- Work item: Your copy should hold every record exactly and no images.
^^^^^^^^^^^^^^^^
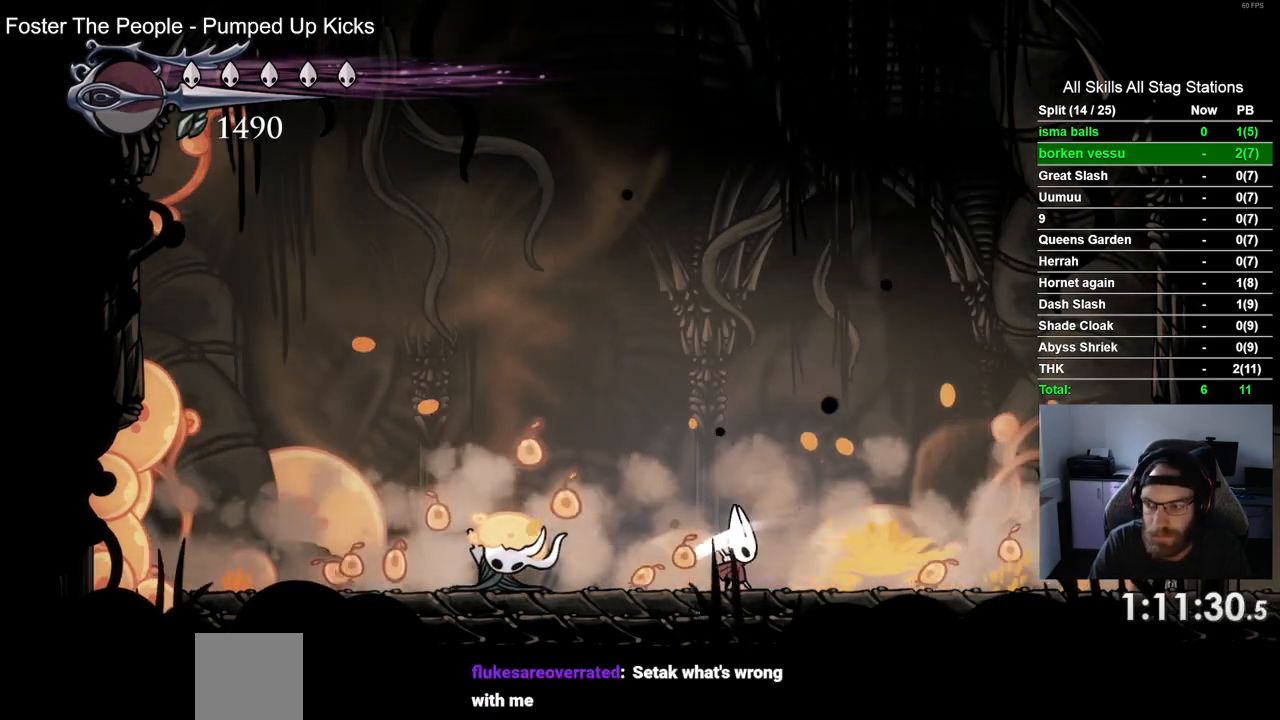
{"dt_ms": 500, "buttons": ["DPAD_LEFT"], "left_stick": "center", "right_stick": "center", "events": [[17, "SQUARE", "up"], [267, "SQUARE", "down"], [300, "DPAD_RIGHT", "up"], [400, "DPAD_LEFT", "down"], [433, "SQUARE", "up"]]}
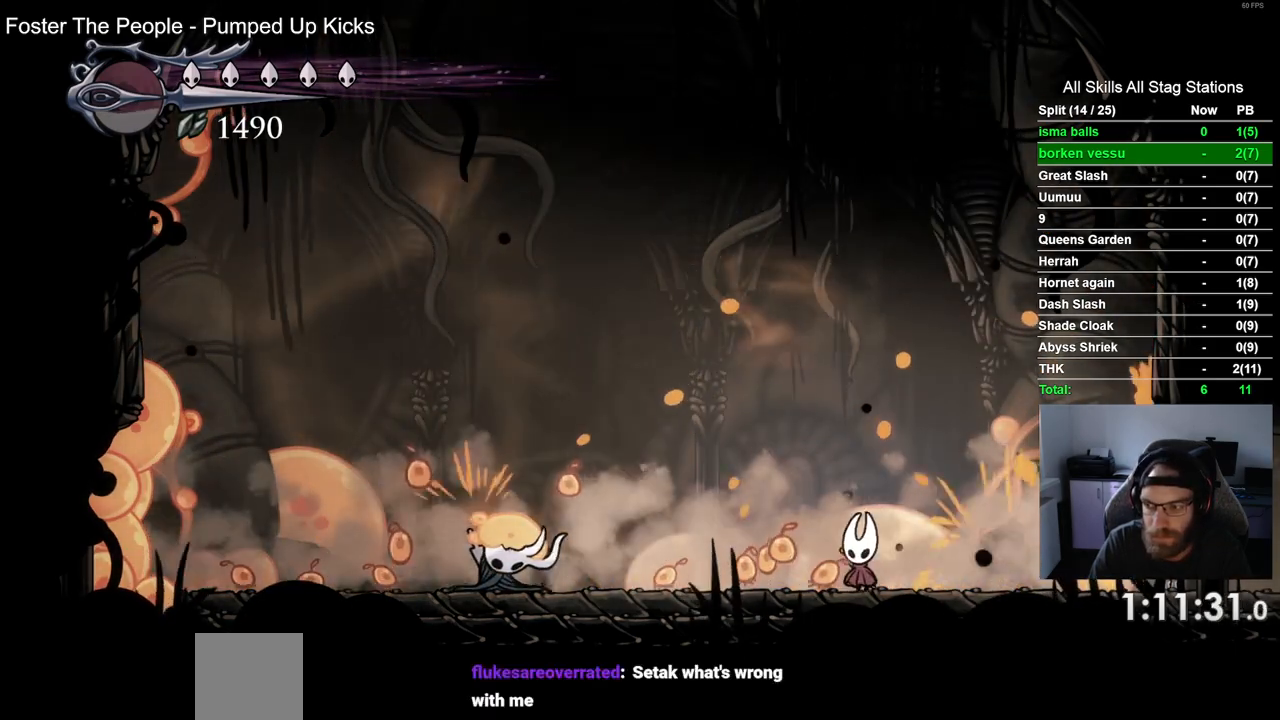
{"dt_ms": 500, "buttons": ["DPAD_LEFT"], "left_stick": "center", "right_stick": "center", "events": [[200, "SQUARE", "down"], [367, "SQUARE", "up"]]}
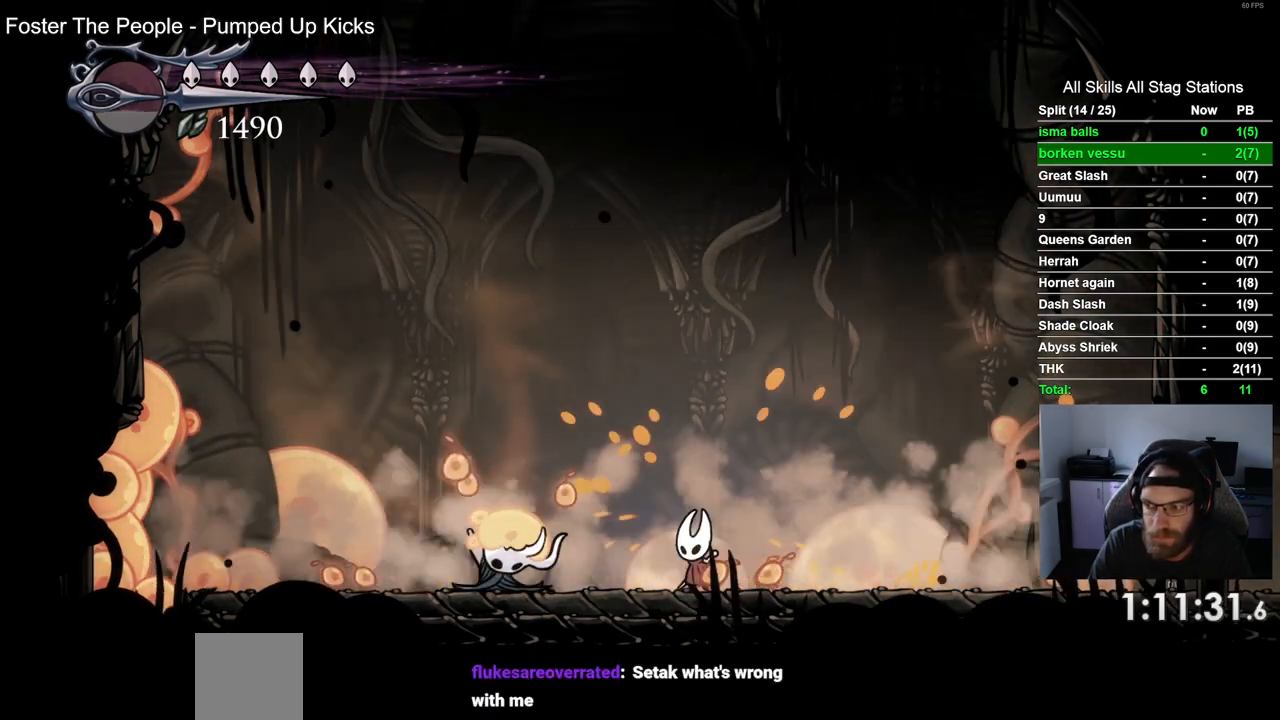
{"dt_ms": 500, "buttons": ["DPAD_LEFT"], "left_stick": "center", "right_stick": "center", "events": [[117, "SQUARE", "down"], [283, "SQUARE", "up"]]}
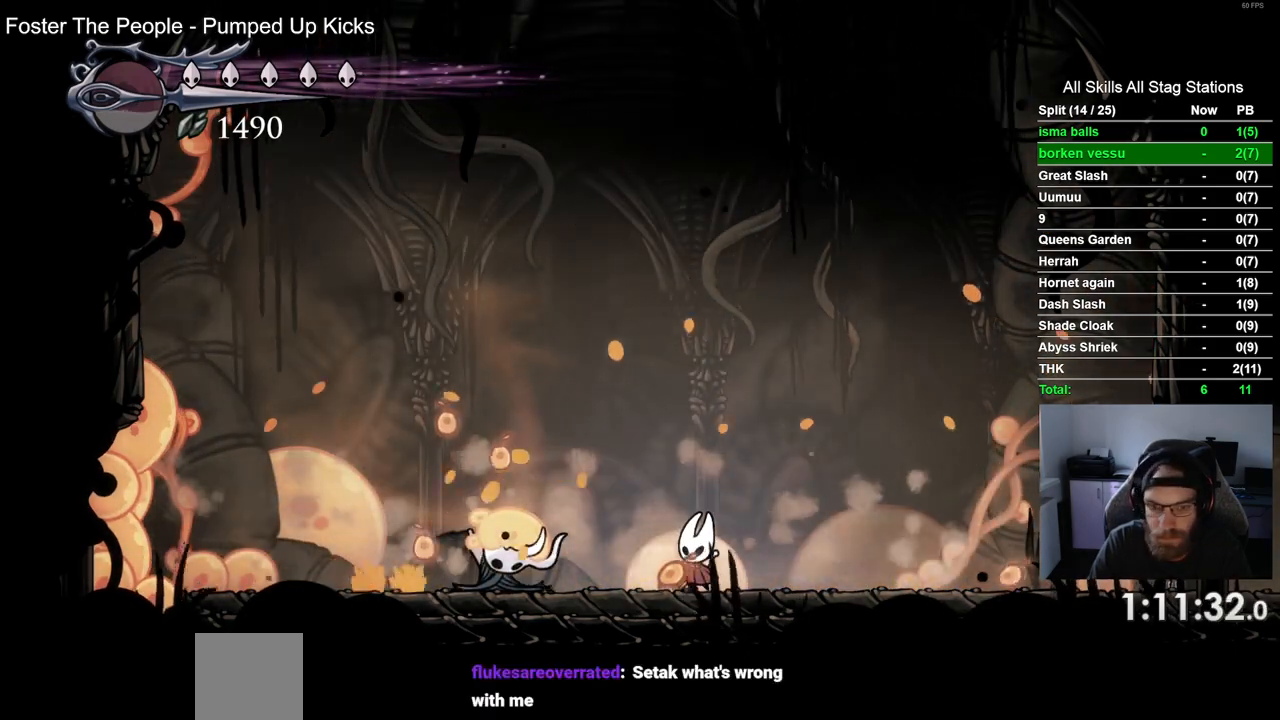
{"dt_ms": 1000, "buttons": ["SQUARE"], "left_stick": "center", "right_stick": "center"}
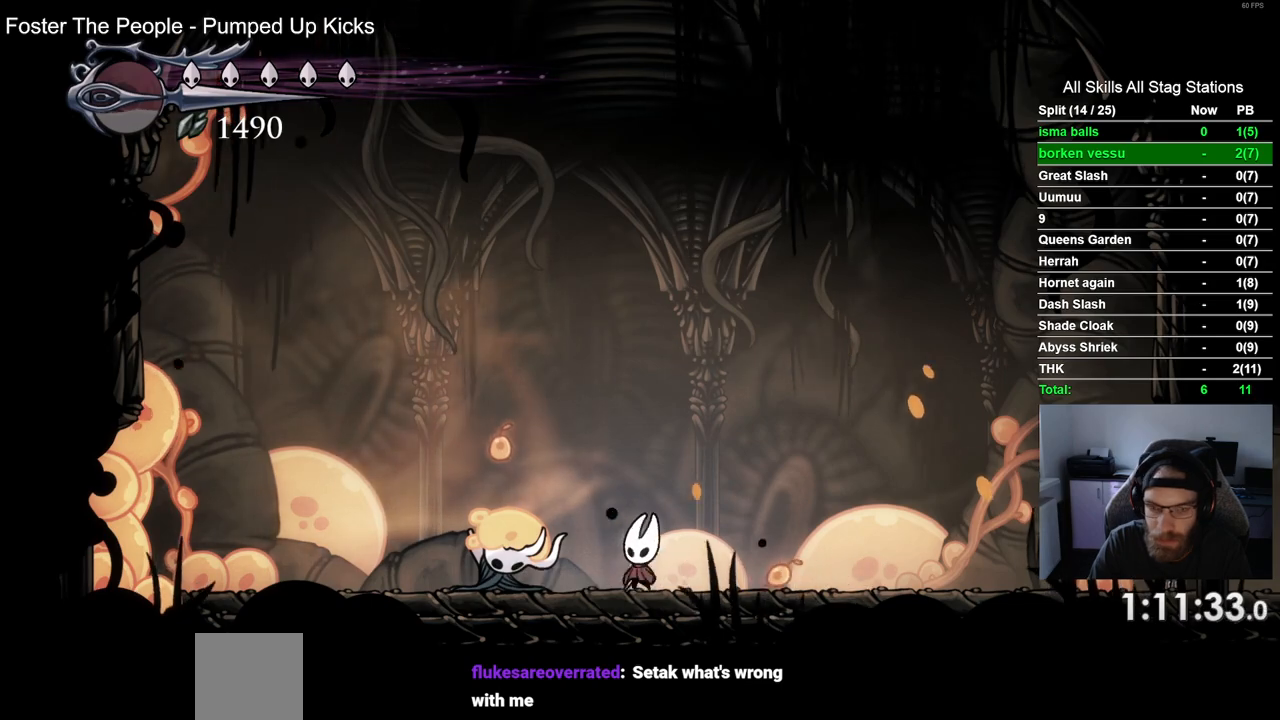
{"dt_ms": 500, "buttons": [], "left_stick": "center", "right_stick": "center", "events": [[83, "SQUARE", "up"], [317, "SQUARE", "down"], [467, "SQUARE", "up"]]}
^^^^^^^^^^^^^^^^
- Exercise solution:
{"dt_ms": 500, "buttons": ["DPAD_LEFT"], "left_stick": "center", "right_stick": "center", "events": [[17, "SQUARE", "up"], [267, "SQUARE", "down"], [300, "DPAD_RIGHT", "up"], [400, "DPAD_LEFT", "down"], [433, "SQUARE", "up"]]}
{"dt_ms": 500, "buttons": ["DPAD_LEFT"], "left_stick": "center", "right_stick": "center", "events": [[200, "SQUARE", "down"], [367, "SQUARE", "up"]]}
{"dt_ms": 500, "buttons": ["DPAD_LEFT"], "left_stick": "center", "right_stick": "center", "events": [[117, "SQUARE", "down"], [283, "SQUARE", "up"]]}
{"dt_ms": 1000, "buttons": ["SQUARE"], "left_stick": "center", "right_stick": "center"}
{"dt_ms": 500, "buttons": [], "left_stick": "center", "right_stick": "center", "events": [[83, "SQUARE", "up"], [317, "SQUARE", "down"], [467, "SQUARE", "up"]]}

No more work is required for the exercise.